Friday, September 14, 2007

When Death Brings Life

By John W. Kennedy

Editor’s note: This article ran in the Sept. 24, 2006 edition of TPE. Brandy Horton continues to work at the school and her daughters are now in second grade and pre-kindergarten. Business route 81 in Rush Springs has been renamed the “Destry Horton Memorial Highway.”


During his boyhood near Rush Springs, Okla., John Destry Horton lived across the pasture from Brandy Pittman. In between his periodic teasing and tormenting his neighbor, the 10-year-old Destry turned serious. He told Brandy, then 6, that someday he would marry her.

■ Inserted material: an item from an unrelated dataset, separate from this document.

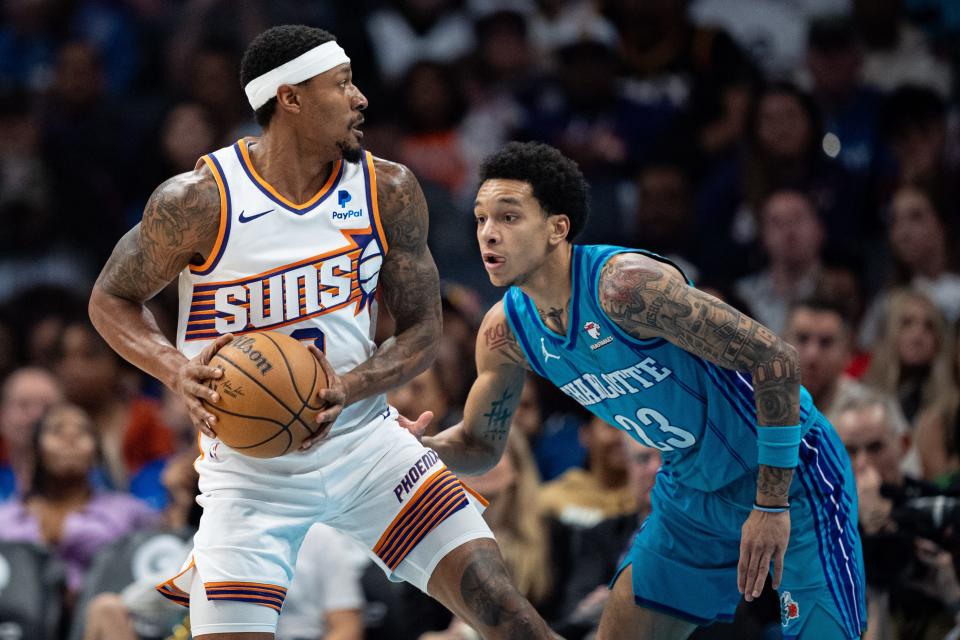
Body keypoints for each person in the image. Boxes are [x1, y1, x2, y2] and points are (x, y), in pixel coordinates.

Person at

But that idealistic childhood vow sustained a bump or two along the road to adult reality. At 21, Destry embarked on a new venture: cooking up methamphetamine and dealing illegal drugs.

One day, after he shot up a lethal mixture of crank and heroin, a dazed Destry realized he had pushed too far. In a plea to God to spare his life, Destry promised to serve Him the rest of his life if he survived.

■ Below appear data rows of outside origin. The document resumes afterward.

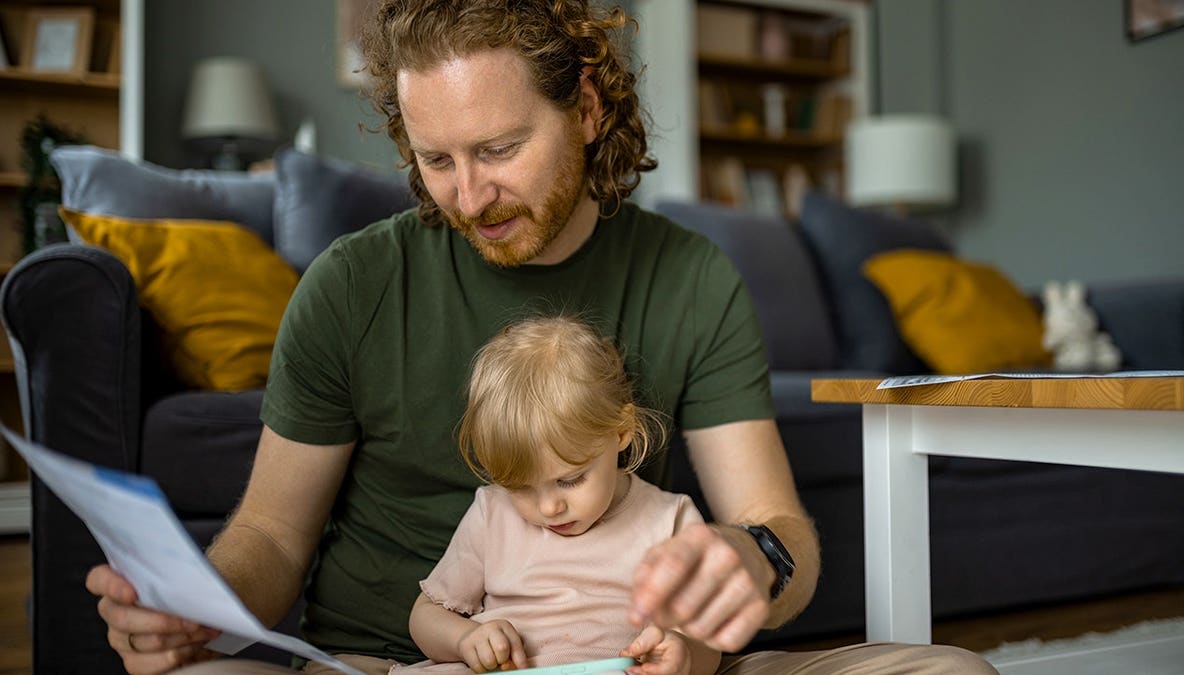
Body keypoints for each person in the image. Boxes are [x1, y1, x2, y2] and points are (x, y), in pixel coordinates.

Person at [85, 2, 998, 674]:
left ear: (589, 109)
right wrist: (195, 608)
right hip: (391, 665)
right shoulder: (351, 283)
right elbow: (273, 540)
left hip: (639, 665)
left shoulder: (692, 278)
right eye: (436, 159)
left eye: (499, 149)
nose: (468, 197)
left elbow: (778, 530)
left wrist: (750, 561)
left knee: (953, 673)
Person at [401, 315, 719, 675]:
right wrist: (465, 638)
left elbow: (708, 639)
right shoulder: (493, 514)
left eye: (570, 480)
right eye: (520, 487)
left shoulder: (669, 521)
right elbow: (425, 616)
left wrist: (685, 655)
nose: (549, 507)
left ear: (621, 432)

God spared Destry that day in 1996 and the young man made good on his promise, doing everything with evangelistic gusto. From that point on, Destry — who never endured withdrawal symptoms or went through drug rehabilitation — told everyone he met how God intervened to disrupt his descent into death, and how Jesus Christ powerfully transformed him and gave him newfound life.

Unlike Destry, Brandy grew up attending church three times a week. But in her late teens she rebelled.
Destry got her interested in the Lord again. After declining repeatedly, Brandy finally accepted Destry’s invitation to a revival meeting, where she renewed her commitment to the Lord. Destry and Brandy’s friendship blossomed into romance, and the couple wed in 1998.